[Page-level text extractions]
::::::

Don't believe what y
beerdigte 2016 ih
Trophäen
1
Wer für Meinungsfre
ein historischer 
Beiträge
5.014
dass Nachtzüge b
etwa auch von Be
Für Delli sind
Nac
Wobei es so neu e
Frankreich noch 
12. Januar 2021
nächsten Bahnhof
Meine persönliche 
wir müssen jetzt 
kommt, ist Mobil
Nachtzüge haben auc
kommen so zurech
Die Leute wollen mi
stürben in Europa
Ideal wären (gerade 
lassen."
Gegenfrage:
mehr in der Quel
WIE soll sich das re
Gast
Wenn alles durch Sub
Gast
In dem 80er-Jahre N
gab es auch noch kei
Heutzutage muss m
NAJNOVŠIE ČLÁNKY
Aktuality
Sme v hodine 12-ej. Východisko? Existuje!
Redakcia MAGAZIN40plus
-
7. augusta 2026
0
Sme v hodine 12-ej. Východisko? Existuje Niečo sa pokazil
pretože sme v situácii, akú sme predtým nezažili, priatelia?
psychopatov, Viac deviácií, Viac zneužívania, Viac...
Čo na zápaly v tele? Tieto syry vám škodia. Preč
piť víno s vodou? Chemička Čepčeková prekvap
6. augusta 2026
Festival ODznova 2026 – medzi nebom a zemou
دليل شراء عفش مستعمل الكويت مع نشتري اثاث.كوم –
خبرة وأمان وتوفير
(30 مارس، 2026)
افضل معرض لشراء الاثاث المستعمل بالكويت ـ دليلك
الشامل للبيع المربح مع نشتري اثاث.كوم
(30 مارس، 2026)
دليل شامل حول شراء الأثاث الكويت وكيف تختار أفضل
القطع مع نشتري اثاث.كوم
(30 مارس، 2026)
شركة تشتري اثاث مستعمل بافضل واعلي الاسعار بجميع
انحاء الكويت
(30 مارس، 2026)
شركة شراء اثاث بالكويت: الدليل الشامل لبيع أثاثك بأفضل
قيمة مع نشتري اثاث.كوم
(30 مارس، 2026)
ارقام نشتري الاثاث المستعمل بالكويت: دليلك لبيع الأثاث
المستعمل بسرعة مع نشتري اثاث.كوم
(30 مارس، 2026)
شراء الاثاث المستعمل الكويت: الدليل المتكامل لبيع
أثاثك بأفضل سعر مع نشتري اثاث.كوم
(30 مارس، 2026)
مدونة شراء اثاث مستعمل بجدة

::::::

◆ **WHAT YOU HAVE TO DO**: The answer must be every line of the records that contains the word "دليلك".

◆ **OUTPUT BELOW**:
افضل معرض لشراء الاثاث المستعمل بالكويت ـ دليلك
ارقام نشتري الاثاث المستعمل بالكويت: دليلك لبيع الأثاث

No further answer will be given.